Christ Came to Suffer and So Must We

The Savior Came to Suffer

Matthew 16:21-28

At this point Jesus reveals His mission to the disciples. First, his mission was going to shift from Galilee to Jerusalem. Historically it had been the capital of Israel. From the time of David it was the spiritual center of Judaism. Since the time of Solomon everything revolved around the Temple and the sacrifices performed there on a daily basis. Up to this point Jesus had primarily ministered in Galilee, i.e., in the country, on the outskirts – now he was going to the heart of Israel

Second, he was going to suffer at the hands of the spiritual leaders of Israel:  the elders, chief priests, and scribes. The elders were the ones in authority. The chief priests were the ones responsible for teaching the truth. The scribes were responsible for God’s Word. All three of these groups should have recognized Jesus for who He was. Instead of being recognized and worshipped by the spiritual leaders, Jesus is going to suffer. He would be arrested, brought up on false charges, spat upon, struck, ridiculed, and beaten within an inch of his life.

Third, he was going to die and be resurrected on the third day. We have already seen that he alluded to the sign of Jonah. The popular understanding was that the Messiah was going to come and liberate Israel from the Roman Empire—not die! Jesus came to die in order to pay the penalty for our sins. He had to die, there was no other way.  Otherwise we would still be dead in our sins. He rose again to prove that He alone had conquered death and set in motion the plan to reverse the curse. Had he remained in the ground he would have been venerated like every other major religious figure—but we would be living without hope; As Paul would write, As in Adam all die, so in Christ, shall all be made alive!

We Sometimes Follow Our Own Way Instead of God’s Way

Peter had just made his profound profession of faith – “You are the Christ, the son of the living God.”

Here, Peter falls into the trap and when Jesus reveals the rescue plan to the disciples he steps in and says, No way, Jesus!
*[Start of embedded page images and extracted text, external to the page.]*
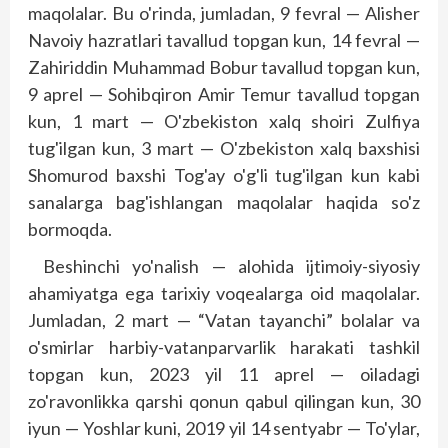
maqolalar. Bu o'rinda, jumladan, 9 fevral — Alisher
Navoiy hazratlari tavallud topgan kun, 14 fevral —
Zahiriddin Muhammad Bobur tavallud topgan kun,
9 aprel — Sohibqiron Amir Temur tavallud topgan
kun, 1 mart — O'zbekiston xalq shoiri Zulfiya
tug'ilgan kun, 3 mart — O'zbekiston xalq baxshisi
Shomurod baxshi Tog'ay o'g'li tug'ilgan kun kabi
sanalarga bag'ishlangan maqolalar haqida so'z
bormoqda.
Beshinchi yo'nalish — alohida ijtimoiy-siyosiy
ahamiyatga ega tarixiy voqealarga oid maqolalar.
Jumladan, 2 mart — “Vatan tayanchi” bolalar va
o'smirlar harbiy-vatanparvarlik harakati tashkil
topgan kun, 2023 yil 11 aprel — oiladagi
zo'ravonlikka qarshi qonun qabul qilingan kun, 30
iyun — Yoshlar kuni, 2019 yil 14 sentyabr — To'ylar,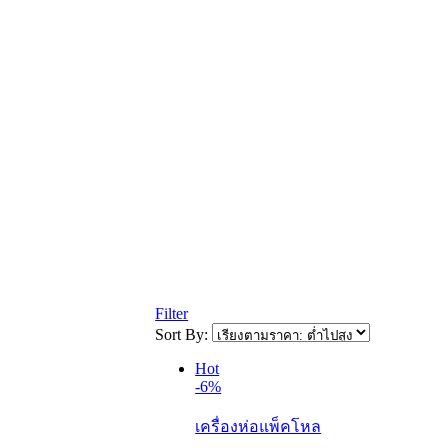
Filter
Sort By:
Hot
-6%
เครื่องห่อแพ็คโหล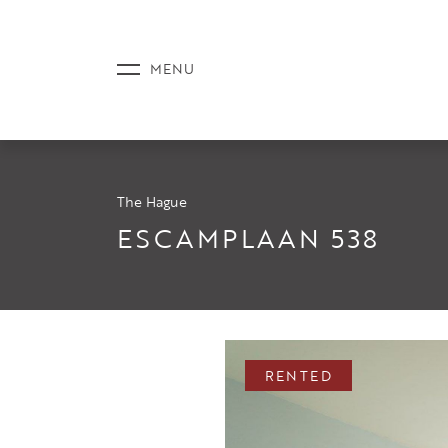
The Hague
LISTINGS
ESCAMPLAAN 538
SERVICE
RENTED
NEWS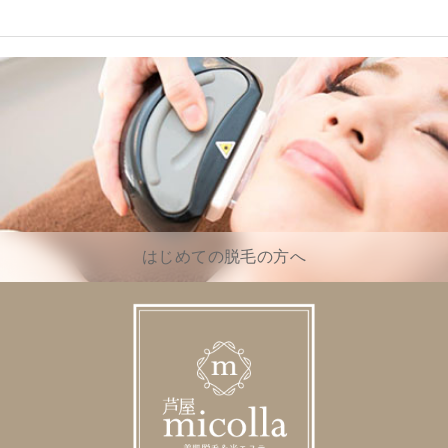
はじめての脱毛の方へ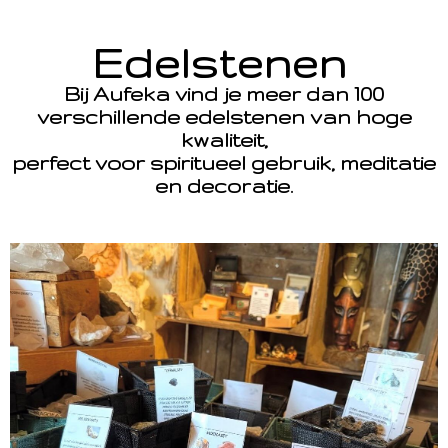
Edelstenen
Bij Aufeka vind je meer dan 100
verschillende edelstenen van hoge
kwaliteit,
perfect voor spiritueel gebruik, meditatie
en decoratie.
This will never happen to you! Though Peter was sincere in his statement  he had things all wrong—even though it didn’t make sense, Jesus had to die-it was part of the plan.  Peter wasn’t thinking about God’s plan, he was thinking about his own plan. Jesus rebukes Peter in about the harshest way, “Get behind me Satan!” meaning in his disagreement with Jesus over the plan Peter was allowing the enemy to use him to discourage Jesus from completing the plan.

We can sometimes follow our way instead of God’s way. We can start telling God what we will and will not do. We can start making decisions based solely on how It will affect our bottom line and not how it will affect us spiritually. We can trust in our own understanding instead of trusting in the Lord will all our hearts.
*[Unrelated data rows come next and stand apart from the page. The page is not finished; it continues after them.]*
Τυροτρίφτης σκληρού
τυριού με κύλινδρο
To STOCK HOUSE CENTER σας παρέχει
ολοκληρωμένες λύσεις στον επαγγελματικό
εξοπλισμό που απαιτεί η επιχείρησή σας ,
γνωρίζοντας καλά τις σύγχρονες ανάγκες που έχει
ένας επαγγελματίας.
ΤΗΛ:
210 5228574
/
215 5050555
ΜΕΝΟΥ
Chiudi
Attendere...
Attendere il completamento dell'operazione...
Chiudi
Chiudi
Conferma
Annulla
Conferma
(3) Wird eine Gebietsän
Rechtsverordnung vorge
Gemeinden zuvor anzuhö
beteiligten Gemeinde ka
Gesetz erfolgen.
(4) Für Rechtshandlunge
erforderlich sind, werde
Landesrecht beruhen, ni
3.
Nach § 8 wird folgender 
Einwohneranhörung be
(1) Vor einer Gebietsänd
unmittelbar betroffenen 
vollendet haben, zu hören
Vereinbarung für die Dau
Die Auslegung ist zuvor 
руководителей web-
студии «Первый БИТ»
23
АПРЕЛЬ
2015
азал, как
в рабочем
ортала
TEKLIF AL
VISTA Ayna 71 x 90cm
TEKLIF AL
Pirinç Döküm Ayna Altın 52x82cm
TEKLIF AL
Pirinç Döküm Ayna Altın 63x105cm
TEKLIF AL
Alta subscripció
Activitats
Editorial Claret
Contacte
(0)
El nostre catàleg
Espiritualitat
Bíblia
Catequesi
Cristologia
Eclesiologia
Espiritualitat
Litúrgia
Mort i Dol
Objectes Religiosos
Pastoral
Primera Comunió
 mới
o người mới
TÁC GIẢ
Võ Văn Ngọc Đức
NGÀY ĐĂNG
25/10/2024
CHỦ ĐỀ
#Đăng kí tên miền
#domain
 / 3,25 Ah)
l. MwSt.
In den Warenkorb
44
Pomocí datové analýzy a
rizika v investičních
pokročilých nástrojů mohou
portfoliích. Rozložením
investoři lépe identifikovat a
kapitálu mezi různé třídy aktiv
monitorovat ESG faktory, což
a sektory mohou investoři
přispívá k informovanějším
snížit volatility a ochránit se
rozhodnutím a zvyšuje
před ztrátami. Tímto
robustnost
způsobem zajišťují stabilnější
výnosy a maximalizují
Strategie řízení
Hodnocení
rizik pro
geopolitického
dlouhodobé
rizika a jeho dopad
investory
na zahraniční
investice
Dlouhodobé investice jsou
If We Are Going to Follow Jesus, We Are Going to Have to Sacrifice

We must deny ourself, take up our cross, and follow Him. To deny ourself speaks to discipline – it is hard to deny ourself sometimes. It also speaks to deciding who is in control.

We must take up our cross; this is a positive action. The cross is an instrument of our death. It means we are willing to die to self in order to live for Christ. It means we are willing to risk it all-our very lives.

Only after denying ourself and taking up our cross can we begin to follow Him. If you think you can follow Christ and it not cost you everything you are sadly mistaken. We must be willing to lose our life to Christ.

Sometimes the Reward Is Not in This Life

Many times we like to see immediate rewards. In school we want a check plus or a sticker. In our jobs we want a paycheck or bonus. We want the trophy at the end of the race or season. In following Christ, the rewards may not be as apparent  as in other areas of our life. We may serve the Lord and wonder if we are making a difference. We will not know the true impact of our service to God until after we’re dead and gone.  Christ will reward each according to what He’s done. I often joke to some people that have to put up with a lot in life that one day they are going to have a  “big, big mansion.” The biggest reward is that we will not have to suffer through death. Death is not a destination for the believer, only a door. We don’t follow for the reward, but know, believer, that your sacrifice and service may go unnoticed by the world, by not by its Maker.

Just as Christ suffered, so to suffering and sacrifice is part of being a Christian. As an American Christian this is sometimes foreign to us, but if our country continues in its current direction I believe it will not be long before we see the days when we will have to stand opposed to our own nation’s laws in order to stand for what we believe in. Are you ready to sacrifice and suffer for your Lord who sacrificed it all for you?